0 votes Thank Flag Link Sun Nov 11, 2012
Now that you know the facts, you can make your own decision. Just remember the Sellers agent has the best interest of the Seller during the negotiations. Which would you prefer? In Michigan we can represent as Dual Agents but no fiduciary to either party and both parties must be advsed and sifn an addendum. In Florida Dual agency is against the law therefore you are only a Transaction Coordinator to handle the transaction with no fiduciary. If have a listing and a buyer comes to me, I don't have a problem taking care of both sides as long as inform them.
0 votes Thank Flag Link Sun Oct 21, 2012
The listing agent is representing the seller - so its in the buyers best interest to seek out their own agent to represent them in the transaction.

You will benefit from a different point of view and someone who is in your corner. The list agent can legally represent both you and the seller, this is called Dual Agency - but that would sort of be like having the same attorney represent you and your spouse in a divorce settlement. At the core, there is a conflict of interest.
0 votes Thank Flag Link Sun Oct 7, 2012
If i'm the listing agent and that's all i did I would probably would say but the truth of the matter is it's ideal for the buyer to have their own representation.

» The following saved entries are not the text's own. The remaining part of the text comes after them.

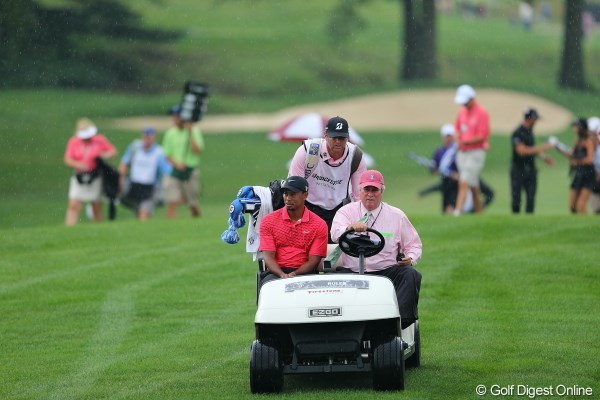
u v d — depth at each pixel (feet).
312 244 89.61
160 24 590.14
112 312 123.54
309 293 83.30
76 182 209.05
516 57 627.87
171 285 138.00
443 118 473.26
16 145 386.11
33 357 102.83
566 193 299.99
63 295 133.08
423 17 577.84
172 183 214.28
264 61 571.69
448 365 94.63
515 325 111.45
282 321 82.12
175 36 575.79
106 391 88.38
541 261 146.72
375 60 597.52
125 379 92.73
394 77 577.84
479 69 601.62
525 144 198.49
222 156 391.04
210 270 147.54
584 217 181.47
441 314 118.01
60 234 179.32
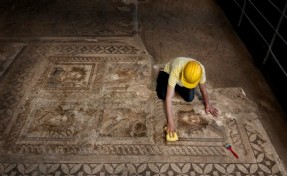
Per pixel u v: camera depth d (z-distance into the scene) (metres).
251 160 2.61
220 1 5.68
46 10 5.23
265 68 3.83
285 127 2.97
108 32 4.61
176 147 2.72
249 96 3.36
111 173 2.51
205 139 2.80
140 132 2.87
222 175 2.49
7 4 5.40
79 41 4.35
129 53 4.07
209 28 4.78
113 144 2.76
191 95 3.10
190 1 5.71
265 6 5.22
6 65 3.82
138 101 3.22
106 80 3.53
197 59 4.01
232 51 4.19
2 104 3.20
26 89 3.41
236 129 2.91
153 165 2.57
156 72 3.68
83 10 5.27
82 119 3.01
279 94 3.40
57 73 3.65
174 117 3.02
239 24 4.77
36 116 3.05
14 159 2.62
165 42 4.38
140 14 5.19
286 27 4.59
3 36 4.47
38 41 4.34
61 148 2.72
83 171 2.53
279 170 2.53
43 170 2.53
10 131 2.89
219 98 3.28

It's really difficult, if not impossible, to be totally honest and fair with both seller and buyer at the same time.
0 votes Thank Flag Link Sun Oct 7, 2012
If i'm the listing agent and that's all i did I would probably would say but the truth of the matter is it's ideal for the buyer to have their own representation. It's really difficult, if not impossible, to be totally honest and fair with both seller and buyer at the same time.
0 votes Thank Flag Link Sun Oct 7, 2012
Hello James, No need to apologized. I will always look and consider you a true professional in this field. This topic like many others will always have and should have different opinions, that is what makes a good topic and will get people involved. At the end of the day, we are all on the same team...maybe different companies, and we all have a passion for Real Estate and our consumer or if not we wouldn't get involved.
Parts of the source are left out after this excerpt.